JIT compilation takes value-agnostic compilation into it’s core design philsoophy. When a function is traced, the compiler does not see the actual input arrays, but rather placeholder arrays with the same shape and dtype. JIT knows your array is a \((2,4)\) array of integers, but not the contents.

@jax.jit
def compile_func(x):
    print('Compiling with input:', x) # Traced array has a shape, but not a value.
compile_func(jnp.array([1,2,3]))

Compiling with input: Traced<ShapedArray(int32[3])>with<DynamicJaxprTrace(level=1/0)>

Compiled JIT functions are cached, but only for inputs with the exact shape and dtype.
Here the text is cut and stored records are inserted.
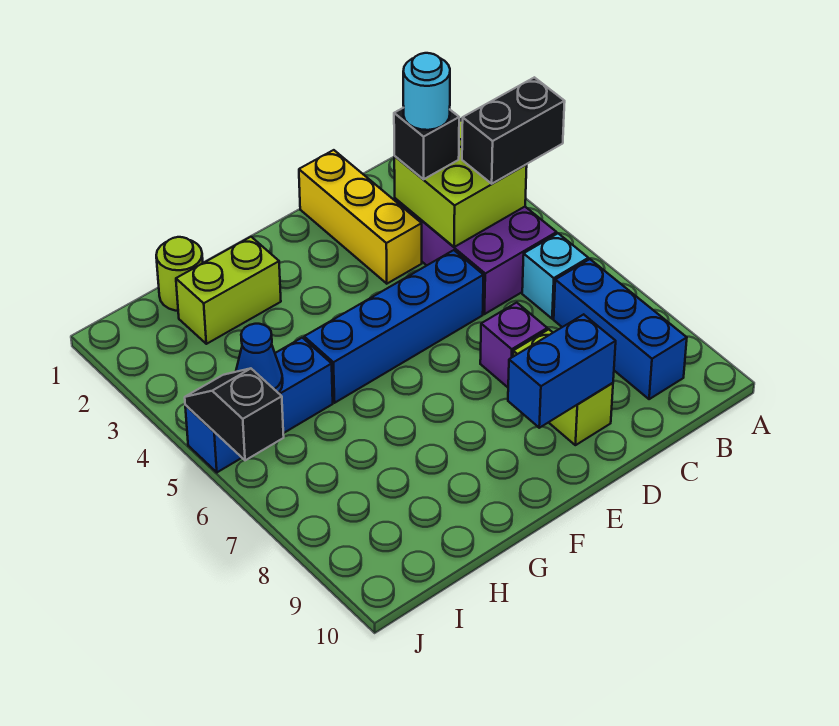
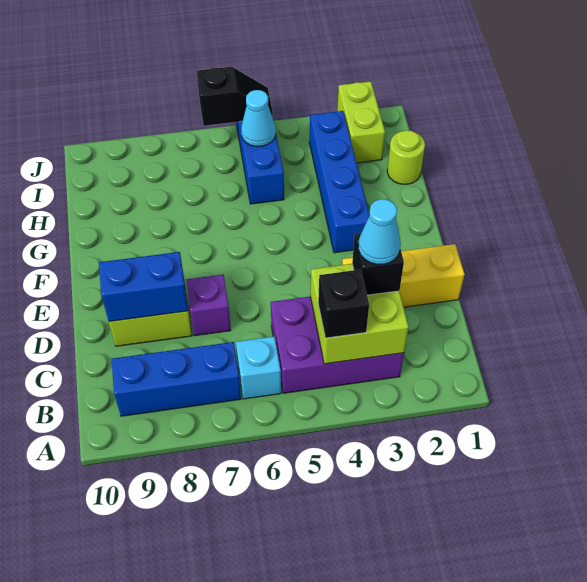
black brick A4:B4 level 3 -> black brick B4 level 3
cyan round brick C3 level 4 -> cyan cone C3 level 4
blue brick D5:G5 level 1 -> blue brick F3:I3 level 1
blue brick D9:E9 level 2 -> blue brick D8:D9 level 2
lime brick G2:H2 level 1 -> lime brick I2:J2 level 1
blue cone I5 level 2 -> cyan cone I5 level 2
For example, the following will trigger a recompile:

compile_func(jnp.array([4,5]))
compile_func(jnp.array([4,5,6,7])) # This will trigger a recompile.compile_func

Compiling with input: Traced<ShapedArray(int32[2])>with<DynamicJaxprTrace(level=1/0)>
Compiling with input: Traced<ShapedArray(int32[4])>with<DynamicJaxprTrace(level=1/0)>

JIT Tricks

JAX has a few helpful techniques for dealing with the limitations of JIT.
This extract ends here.